HOUSTON – Harris County Judge Lina Hidalgo is urging the superintendents of school districts within Harris County to keep the first eight weeks of the 2020-21 school year entirely virtual and not return to campus until at least October.

In the Monday letter, Hidalgo and Dr. Umair Shah of Harris County Public Health said the county is facing “an extremely challenging time” and continues to be at Threat Level 1 on the Harris County COVID-19 Threat Level System.

BACK-TO-SCHOOL: See KPRC 2′s full coverage of what Houston-area school districts have planned for reopening in 2020-21

The Texas Education Agency’s new guidelines, allow districts to continue virtual learning for the first eight weeks of the school year and county officials urged the superintendents to take that route.

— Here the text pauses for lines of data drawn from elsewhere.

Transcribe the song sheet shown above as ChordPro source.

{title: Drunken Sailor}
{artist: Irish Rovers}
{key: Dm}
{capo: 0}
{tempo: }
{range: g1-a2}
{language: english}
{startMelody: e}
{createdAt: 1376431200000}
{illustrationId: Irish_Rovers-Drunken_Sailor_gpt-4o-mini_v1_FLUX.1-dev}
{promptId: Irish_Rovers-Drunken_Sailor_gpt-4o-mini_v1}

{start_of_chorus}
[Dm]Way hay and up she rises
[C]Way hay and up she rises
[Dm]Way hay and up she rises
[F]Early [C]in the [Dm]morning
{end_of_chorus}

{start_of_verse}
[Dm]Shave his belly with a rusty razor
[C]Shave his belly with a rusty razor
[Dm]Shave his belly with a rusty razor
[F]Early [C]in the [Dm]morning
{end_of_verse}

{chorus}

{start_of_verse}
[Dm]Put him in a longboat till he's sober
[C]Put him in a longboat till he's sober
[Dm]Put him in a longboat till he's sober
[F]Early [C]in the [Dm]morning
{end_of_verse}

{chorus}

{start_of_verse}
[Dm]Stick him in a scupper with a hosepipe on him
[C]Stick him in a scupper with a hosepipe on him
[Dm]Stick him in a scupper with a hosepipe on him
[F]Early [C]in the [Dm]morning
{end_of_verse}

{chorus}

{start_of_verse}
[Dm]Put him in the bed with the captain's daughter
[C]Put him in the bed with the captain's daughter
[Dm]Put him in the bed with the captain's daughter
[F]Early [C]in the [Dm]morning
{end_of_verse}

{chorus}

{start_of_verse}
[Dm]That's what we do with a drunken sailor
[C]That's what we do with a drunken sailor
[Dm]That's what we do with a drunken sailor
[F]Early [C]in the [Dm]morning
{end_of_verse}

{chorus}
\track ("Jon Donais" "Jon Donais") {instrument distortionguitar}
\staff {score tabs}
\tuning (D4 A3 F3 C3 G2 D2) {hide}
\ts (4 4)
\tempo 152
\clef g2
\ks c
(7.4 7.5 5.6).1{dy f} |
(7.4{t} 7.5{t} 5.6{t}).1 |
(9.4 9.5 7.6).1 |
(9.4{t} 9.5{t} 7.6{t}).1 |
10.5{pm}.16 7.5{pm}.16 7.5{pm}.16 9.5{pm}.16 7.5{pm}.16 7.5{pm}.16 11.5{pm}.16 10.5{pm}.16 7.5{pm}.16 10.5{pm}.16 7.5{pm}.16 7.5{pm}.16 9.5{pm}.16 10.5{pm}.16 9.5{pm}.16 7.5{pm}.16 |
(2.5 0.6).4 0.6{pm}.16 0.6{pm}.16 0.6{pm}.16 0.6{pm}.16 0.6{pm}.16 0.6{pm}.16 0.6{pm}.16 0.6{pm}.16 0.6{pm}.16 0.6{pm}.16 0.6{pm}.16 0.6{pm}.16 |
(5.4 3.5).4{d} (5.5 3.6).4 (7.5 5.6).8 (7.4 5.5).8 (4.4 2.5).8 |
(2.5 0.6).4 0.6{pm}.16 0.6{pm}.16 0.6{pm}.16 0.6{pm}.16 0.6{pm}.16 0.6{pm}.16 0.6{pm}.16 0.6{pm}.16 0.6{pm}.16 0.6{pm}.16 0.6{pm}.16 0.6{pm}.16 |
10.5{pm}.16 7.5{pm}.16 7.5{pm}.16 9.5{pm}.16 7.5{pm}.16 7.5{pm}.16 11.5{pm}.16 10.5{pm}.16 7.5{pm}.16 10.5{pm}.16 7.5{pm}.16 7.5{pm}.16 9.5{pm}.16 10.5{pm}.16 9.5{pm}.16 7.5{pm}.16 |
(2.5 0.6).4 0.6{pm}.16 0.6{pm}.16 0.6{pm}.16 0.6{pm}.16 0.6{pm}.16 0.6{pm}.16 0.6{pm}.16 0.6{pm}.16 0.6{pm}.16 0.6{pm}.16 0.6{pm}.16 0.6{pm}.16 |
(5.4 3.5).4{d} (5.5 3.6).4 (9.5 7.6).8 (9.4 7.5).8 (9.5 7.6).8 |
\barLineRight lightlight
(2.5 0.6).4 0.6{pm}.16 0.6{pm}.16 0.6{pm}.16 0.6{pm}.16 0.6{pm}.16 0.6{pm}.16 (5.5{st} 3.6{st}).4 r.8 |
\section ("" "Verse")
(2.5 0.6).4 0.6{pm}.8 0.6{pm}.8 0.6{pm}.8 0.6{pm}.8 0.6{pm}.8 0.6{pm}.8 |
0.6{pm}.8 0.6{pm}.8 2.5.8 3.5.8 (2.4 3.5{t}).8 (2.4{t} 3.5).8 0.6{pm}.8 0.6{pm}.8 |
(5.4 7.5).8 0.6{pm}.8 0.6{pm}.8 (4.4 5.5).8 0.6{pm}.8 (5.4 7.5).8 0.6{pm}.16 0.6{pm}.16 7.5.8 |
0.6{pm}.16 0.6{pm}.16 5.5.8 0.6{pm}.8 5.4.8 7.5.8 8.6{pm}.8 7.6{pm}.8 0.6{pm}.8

Hidalgo and Shah detailed certain recommendations they believed school districts should act on. They are:

  • In-person, face-to-face instruction should not be made available for any grades (from Pre-K through Grade 12) until October 2020.
  • School boards should work with local and state governments and community partners to accommodate families who lack internet access or devices by providing the necessary tools to ensure access to remote learning
  • All school-sponsored events and activities, including but not limited to extracurriculars, fairs, exhibitions and academic and athletic competitions should not take place in-person or off-campus until the school systems resume on-campus learning
  • Schools should develop a written plan with safety and health protocols for resuming in-person instruction and extracurricular activities.

“We must come to grips with the fact that in order to learn and grow, students must be healthy and safe. That means not setting arbitrary dates for reopening schools that provide false hope, dates this virus does not recognize or respect. Instead, our focus should be on thresholds and on developing measured reopening plans,” Hidalgo said in a news release.